Vincennes will be one of the film’s protagonists. The other two cops are Officer Bud White (Russell Crowe), who believes in bending the law to enforce it, and Detective Ed Exley (Guy Pearce), a straight-arrow type whose self-righteous morality gets on the department’s nerves. These three cops, so different from one another, all possess some essential quality of honor that draws them together in untangling the film’s web of corruption.

For much of its running time, L.A. Confidential seems episodic—one sensational event after another, with no apparent connection. Mickey Cohen, the head of organized crime in L.A., has just been sent to prison, and now hit squads are rubbing out his top lieutenants. A millionaire named Pierce Patchett (David Strathairn) has sidelines in slick porn and high-priced call girls, and specializes in prostitutes who have had plastic surgery to make them resemble movie stars.
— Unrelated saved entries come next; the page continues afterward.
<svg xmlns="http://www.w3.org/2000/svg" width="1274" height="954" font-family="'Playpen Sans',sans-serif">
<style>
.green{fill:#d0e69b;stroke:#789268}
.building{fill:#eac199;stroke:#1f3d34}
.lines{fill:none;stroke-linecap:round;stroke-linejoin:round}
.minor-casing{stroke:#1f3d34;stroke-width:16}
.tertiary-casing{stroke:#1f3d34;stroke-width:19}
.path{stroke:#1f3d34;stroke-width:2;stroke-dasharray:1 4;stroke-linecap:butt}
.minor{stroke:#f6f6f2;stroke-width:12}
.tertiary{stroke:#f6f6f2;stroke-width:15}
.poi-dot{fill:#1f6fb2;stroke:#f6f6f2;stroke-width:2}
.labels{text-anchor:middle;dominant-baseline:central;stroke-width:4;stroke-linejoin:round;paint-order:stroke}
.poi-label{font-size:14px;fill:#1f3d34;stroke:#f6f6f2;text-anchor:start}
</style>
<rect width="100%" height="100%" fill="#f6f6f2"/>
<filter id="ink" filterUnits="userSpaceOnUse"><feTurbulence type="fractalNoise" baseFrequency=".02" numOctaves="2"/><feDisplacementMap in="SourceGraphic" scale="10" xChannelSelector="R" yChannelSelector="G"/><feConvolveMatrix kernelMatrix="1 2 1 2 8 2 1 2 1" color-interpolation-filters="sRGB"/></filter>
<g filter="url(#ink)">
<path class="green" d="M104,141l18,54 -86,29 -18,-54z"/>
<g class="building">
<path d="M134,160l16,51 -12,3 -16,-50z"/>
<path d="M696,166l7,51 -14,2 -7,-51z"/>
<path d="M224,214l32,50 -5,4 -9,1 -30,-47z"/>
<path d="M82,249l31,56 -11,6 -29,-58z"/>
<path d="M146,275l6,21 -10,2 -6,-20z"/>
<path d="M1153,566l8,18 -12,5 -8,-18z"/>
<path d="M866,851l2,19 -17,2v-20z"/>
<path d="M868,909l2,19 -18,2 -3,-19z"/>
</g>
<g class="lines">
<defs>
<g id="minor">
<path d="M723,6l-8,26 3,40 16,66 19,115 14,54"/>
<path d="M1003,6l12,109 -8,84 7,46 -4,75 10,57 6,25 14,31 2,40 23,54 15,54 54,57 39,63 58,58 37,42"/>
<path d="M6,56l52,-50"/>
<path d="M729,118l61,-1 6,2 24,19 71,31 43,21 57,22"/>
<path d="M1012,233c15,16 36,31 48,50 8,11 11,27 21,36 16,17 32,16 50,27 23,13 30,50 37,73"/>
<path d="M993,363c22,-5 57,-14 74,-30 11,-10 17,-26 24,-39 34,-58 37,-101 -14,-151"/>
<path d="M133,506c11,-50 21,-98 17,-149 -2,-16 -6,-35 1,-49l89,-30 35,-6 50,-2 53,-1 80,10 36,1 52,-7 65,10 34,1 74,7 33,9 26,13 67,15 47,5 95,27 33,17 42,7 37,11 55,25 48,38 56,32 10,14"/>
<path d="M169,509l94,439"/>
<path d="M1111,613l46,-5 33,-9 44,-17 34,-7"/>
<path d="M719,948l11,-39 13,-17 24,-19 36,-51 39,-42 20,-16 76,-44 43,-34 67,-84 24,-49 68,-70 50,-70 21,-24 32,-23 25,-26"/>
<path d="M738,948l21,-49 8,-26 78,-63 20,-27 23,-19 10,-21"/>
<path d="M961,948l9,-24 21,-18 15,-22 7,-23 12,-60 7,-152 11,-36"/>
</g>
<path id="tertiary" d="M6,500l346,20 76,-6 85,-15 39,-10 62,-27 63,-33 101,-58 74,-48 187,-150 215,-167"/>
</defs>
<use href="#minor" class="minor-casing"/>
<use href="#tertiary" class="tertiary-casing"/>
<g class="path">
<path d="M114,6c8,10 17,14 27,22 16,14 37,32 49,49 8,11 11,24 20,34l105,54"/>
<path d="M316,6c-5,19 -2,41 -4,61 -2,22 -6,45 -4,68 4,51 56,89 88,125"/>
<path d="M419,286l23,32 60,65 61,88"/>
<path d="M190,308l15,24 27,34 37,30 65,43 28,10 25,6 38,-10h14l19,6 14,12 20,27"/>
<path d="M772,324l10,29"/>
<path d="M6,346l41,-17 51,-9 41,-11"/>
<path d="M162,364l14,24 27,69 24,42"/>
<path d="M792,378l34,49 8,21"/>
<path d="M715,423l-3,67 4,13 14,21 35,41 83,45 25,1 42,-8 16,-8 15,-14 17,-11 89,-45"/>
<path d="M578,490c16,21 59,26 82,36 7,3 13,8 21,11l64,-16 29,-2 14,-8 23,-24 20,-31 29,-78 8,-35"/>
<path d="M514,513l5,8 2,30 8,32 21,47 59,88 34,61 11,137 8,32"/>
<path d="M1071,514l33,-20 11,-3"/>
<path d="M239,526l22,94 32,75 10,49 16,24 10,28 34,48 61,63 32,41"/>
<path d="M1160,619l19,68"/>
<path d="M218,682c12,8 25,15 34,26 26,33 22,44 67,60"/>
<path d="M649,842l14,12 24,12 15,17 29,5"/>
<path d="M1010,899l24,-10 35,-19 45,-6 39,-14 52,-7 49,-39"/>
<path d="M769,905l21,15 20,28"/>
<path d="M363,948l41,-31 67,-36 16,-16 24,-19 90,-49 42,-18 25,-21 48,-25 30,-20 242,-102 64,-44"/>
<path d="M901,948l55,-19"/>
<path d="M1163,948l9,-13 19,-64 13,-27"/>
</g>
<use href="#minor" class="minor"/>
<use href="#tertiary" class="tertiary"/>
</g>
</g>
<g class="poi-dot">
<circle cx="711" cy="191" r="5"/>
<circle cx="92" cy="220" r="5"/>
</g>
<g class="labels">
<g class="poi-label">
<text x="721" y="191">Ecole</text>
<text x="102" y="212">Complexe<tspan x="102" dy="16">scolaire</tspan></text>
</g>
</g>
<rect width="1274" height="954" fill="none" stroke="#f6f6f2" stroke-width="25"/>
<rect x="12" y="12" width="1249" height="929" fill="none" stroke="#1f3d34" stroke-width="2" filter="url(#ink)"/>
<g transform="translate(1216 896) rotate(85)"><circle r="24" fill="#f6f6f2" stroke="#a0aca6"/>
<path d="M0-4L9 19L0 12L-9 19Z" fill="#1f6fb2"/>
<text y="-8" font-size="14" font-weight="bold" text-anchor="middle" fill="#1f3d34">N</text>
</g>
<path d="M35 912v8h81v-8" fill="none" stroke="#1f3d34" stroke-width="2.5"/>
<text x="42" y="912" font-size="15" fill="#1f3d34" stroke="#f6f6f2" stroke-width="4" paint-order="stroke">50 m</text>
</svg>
A bunch of drunken cops beat up Mexican suspects and get their photos on the front page. Exley and Vincennes, for quite different reasons, testify against their fellow officers, breaking the department’s code of silence. There’s a massacre at the downtown Nite Owl Cafe, and a cop is one of the victims. Calling sternly for justice to be done in all of these cases is ramrod-stiff Captain Dudley Smith (James Cromwell), who presides at morning roll call.

The plot, based on the novel by James Ellroy, can only be described as labyrinthine. For long periods, we’re not even sure that it is a plot, and one of the film’s pleasures is the way director Curtis Hanson and writer Brian Helgeland put all the pieces into place before we fully realize they’re pieces. How could these people and events possibly be related? We don’t much mind, so long as the pieces themselves are so intriguing.